§ **Required action**
Below is a block of records. Copy every line in it that contains the word "thumb".
Start of The data
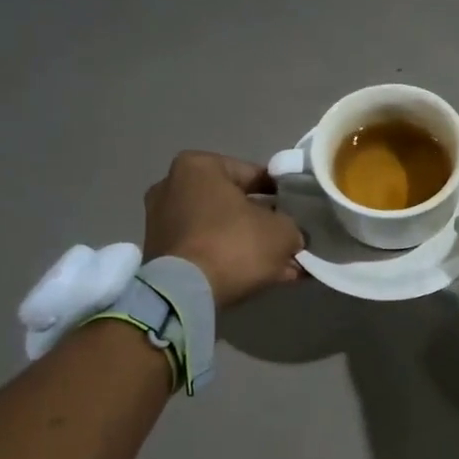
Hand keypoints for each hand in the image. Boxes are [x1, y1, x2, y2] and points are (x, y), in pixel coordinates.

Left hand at [143, 151, 304, 307]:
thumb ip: (292, 228)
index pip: (253, 174)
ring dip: (250, 245)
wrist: (186, 292)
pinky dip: (231, 260)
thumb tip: (292, 237)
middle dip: (263, 223)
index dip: (282, 193)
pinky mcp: (160, 253)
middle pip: (234, 204)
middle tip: (290, 239)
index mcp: (198, 166)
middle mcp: (173, 187)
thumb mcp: (282, 232)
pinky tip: (262, 276)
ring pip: (221, 230)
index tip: (298, 209)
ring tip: (283, 265)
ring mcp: (162, 222)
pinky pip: (207, 250)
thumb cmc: (234, 243)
End of The data
§ **Solution for this exercise**
thumb ip: (292, 228)
thumb tip: (292, 237)
thumb mcp: (282, 232)
thumb cmc: (234, 243)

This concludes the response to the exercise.